Extract each line from the rows below that contains the word "réservation".

[SOURCE DATA Boundary: Start]

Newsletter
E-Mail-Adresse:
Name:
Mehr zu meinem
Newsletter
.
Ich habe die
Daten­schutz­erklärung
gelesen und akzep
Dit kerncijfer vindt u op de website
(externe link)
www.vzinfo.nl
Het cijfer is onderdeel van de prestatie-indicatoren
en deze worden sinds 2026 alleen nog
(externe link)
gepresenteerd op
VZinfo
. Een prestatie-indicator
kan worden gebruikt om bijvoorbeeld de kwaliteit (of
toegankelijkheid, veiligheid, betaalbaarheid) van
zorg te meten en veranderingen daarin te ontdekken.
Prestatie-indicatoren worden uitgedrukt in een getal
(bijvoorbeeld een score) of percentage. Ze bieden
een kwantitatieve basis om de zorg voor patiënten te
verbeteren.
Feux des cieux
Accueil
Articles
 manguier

[SOURCE DATA Boundary: End]
[SOURCE DATA Boundary: Start]

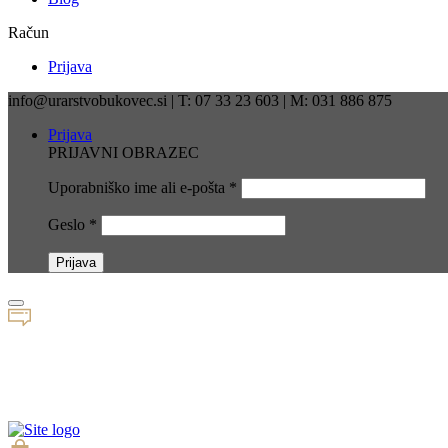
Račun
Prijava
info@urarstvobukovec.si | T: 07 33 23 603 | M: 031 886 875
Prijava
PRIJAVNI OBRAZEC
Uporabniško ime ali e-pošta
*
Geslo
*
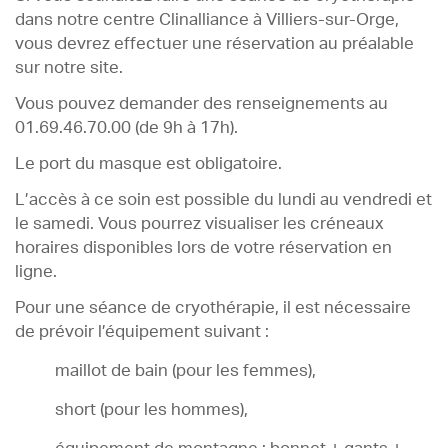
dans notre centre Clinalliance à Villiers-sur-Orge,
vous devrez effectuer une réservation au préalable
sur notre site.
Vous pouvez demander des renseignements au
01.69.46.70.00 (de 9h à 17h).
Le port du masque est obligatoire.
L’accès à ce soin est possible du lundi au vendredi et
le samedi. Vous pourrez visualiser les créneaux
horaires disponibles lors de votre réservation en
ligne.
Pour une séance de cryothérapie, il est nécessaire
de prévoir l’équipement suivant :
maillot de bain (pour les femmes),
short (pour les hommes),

[SOURCE DATA Boundary: End]

__RESPONSE BOX__:
vous devrez effectuer une réservation au préalable
horaires disponibles lors de votre réservation en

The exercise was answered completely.